Michael Donaghy (1954–2004) was a fastidious poet, slow to write and slow to publish. He was always prepared to endure the frustration of sitting out the time it took for a poem to begin to emerge in order to have the equally frustrating pleasure of working on it. He once claimed, more or less jokingly, to write only three poems a year. This Collected Poems contains roughly a hundred and fifty, of which about a third were unpublished at his death in September 2004 at the age of fifty.

This is not a large corpus, but it is remarkably diverse and exciting, and one turns repeatedly in sorrow and anger to the fact that he was not able to complete his work. W. H. Auden proposed that poets die when their work is finished: Donaghy is clearly an exception. The ‘late’ material in Safest, and some of the uncollected pieces here, indicate that a further stage of development was in progress, albeit inescapably shadowed by the intensifying awareness of mortality which he experienced after his health grew fragile in the last few years of his life. A number of the poems strike a valedictory note, but Donaghy the poet had by no means exhausted his art, and there are signs that he was moving towards the further reconciliation of his wit and learning with greater lyrical economy and directness.

- _GIVEN MATERIAL_

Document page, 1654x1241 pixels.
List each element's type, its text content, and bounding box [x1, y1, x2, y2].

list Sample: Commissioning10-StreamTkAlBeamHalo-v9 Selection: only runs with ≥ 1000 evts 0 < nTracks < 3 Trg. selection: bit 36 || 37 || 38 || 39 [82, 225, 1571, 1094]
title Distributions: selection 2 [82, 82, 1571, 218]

- _DIRECTION 1_
In the passage on Donaghy's Collected Poems, list every number or fraction that is written out in words rather than digits.
- _DIRECTION 2_
Quote the stretch of the passage on Donaghy's Collected Poems from "Michael Donaghy (1954–2004)" through "age of fifty.".
- _DIRECTION 3_
Based on the passage on Donaghy's Collected Poems, answer yes or no for each statement, giving the words that decide it: (a) Donaghy died at the age of fifty. (b) About half of the poems in the Collected Poems were unpublished when he died. (c) The passage treats Donaghy as a case that fits Auden's idea that poets die when their work is finished.

- _CORRECT OUTPUT 1_
three; a hundred and fifty; a third; fifty

- _CORRECT OUTPUT 2_
Michael Donaghy (1954–2004) was a fastidious poet, slow to write and slow to publish. He was always prepared to endure the frustration of sitting out the time it took for a poem to begin to emerge in order to have the equally frustrating pleasure of working on it. He once claimed, more or less jokingly, to write only three poems a year. This Collected Poems contains roughly a hundred and fifty, of which about a third were unpublished at his death in September 2004 at the age of fifty.

- _CORRECT OUTPUT 3_
(a) Yes: "at his death in September 2004 at the age of fifty."
(b) No: "of which about a third were unpublished at his death"
(c) No: "Donaghy is clearly an exception."